● PROBLEM DETAILS:
From the rows below, gather every line that contains the string "slice". Treat uppercase and lowercase as different, so only lines where the letters match in case count.

(Collected data)
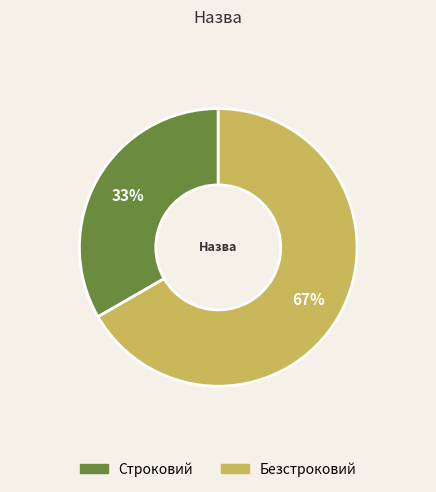

Which slice is the smallest?

Строковий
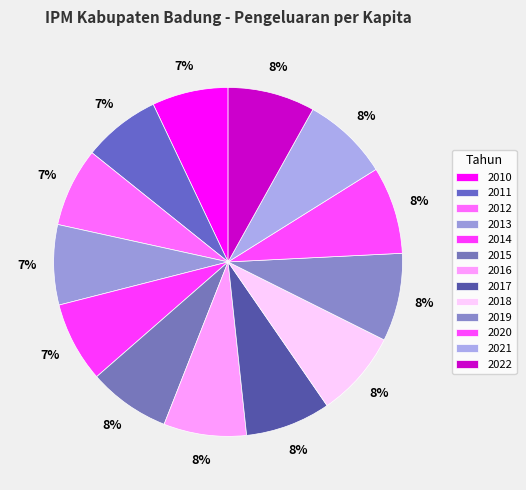

To the nearest percent, what is the average slice percentage?

8%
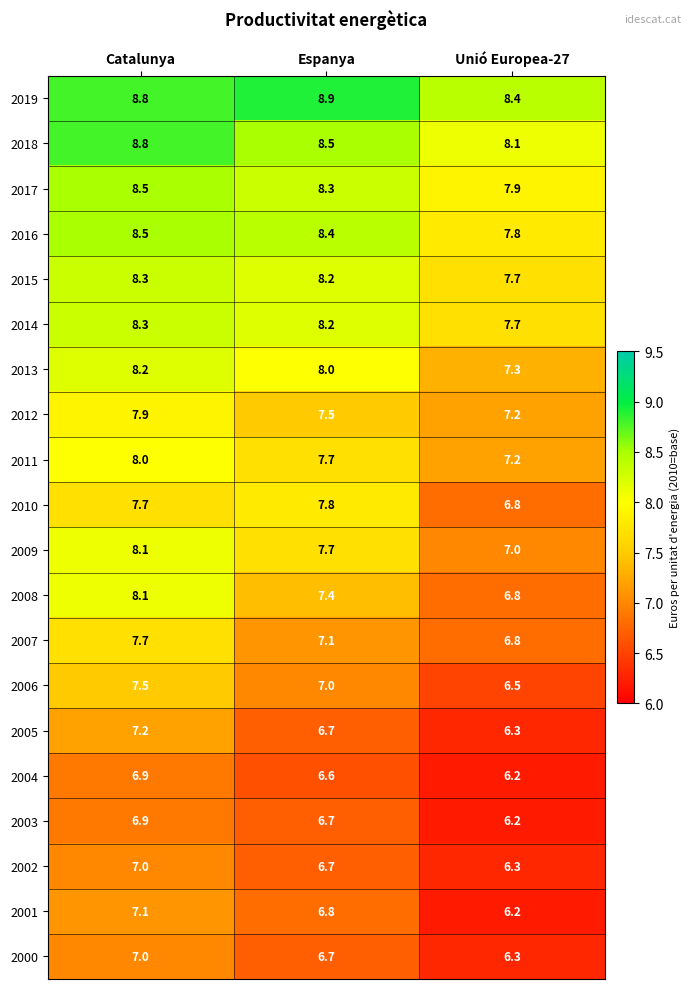

At which label is 2017 closest to 8?

Unió Europea-27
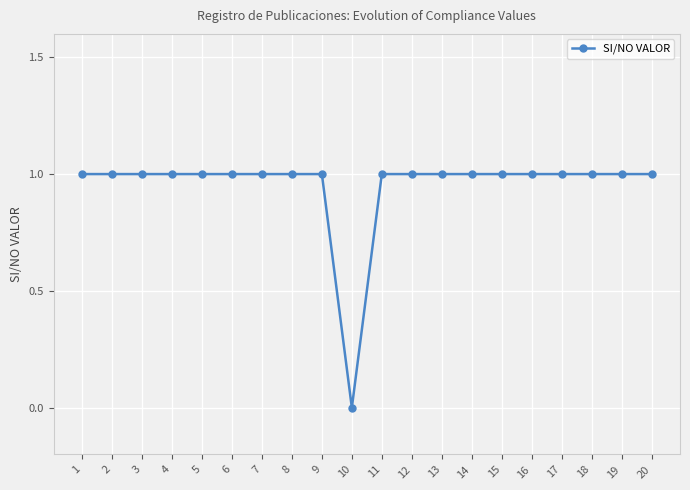

True or false: the data shows 1 at 3.

True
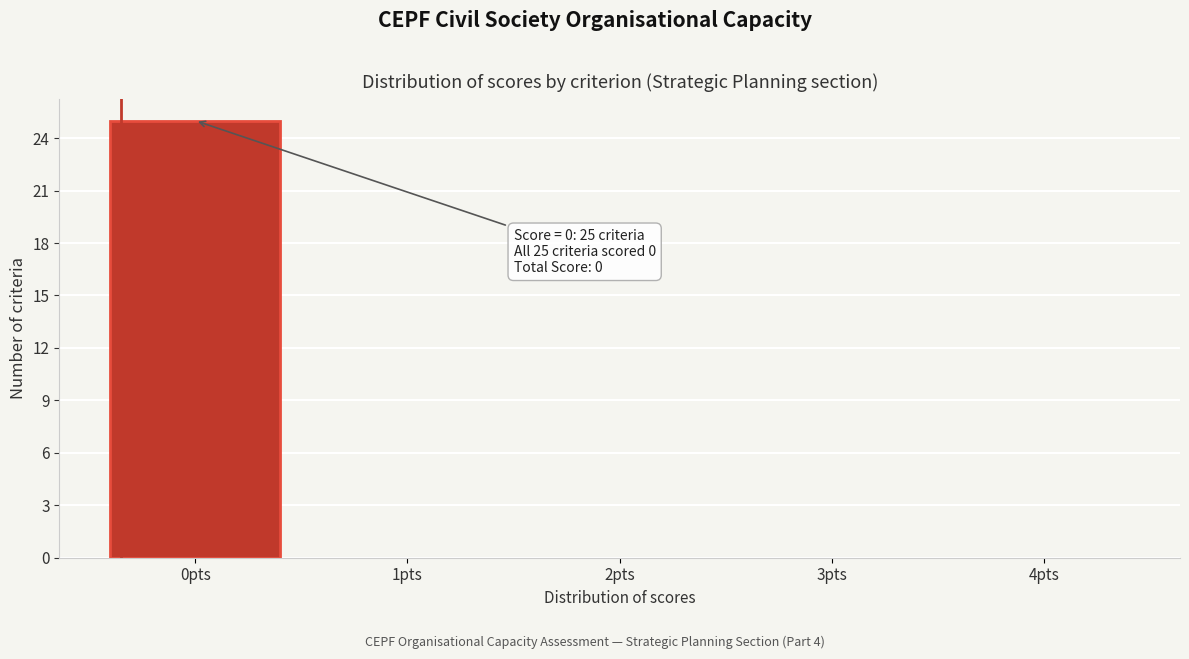

Reading left to right, list all the values displayed in this chart.

0pts=25	1pts=0	2pts=0	3pts=0	4pts=0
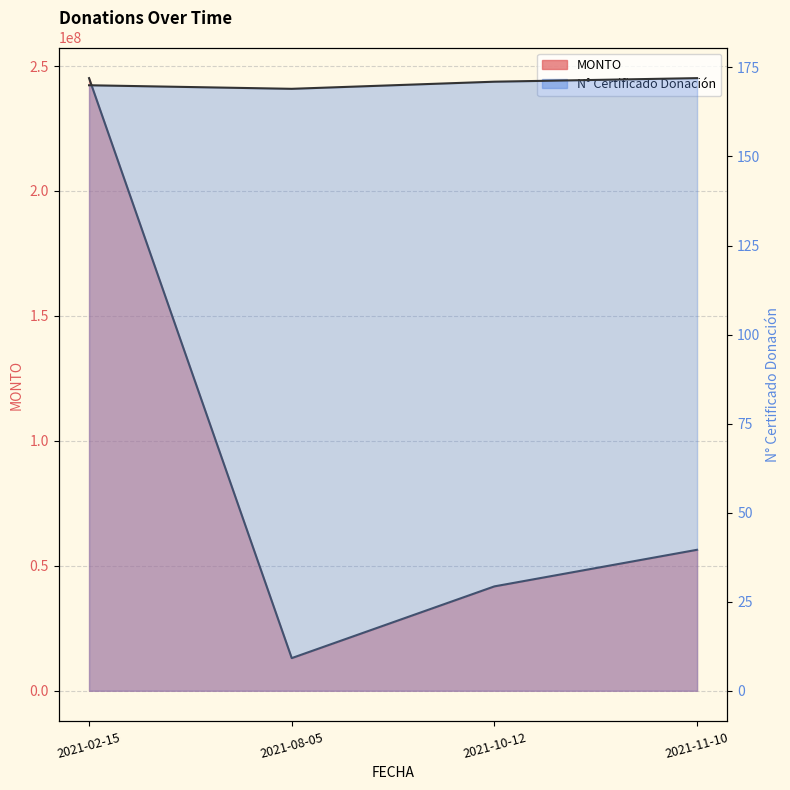

What is the total value across all series at 2021-11-10?

56420172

● SOLUTION TO THIS TASK:
Which slice is the smallest?
To the nearest percent, what is the average slice percentage?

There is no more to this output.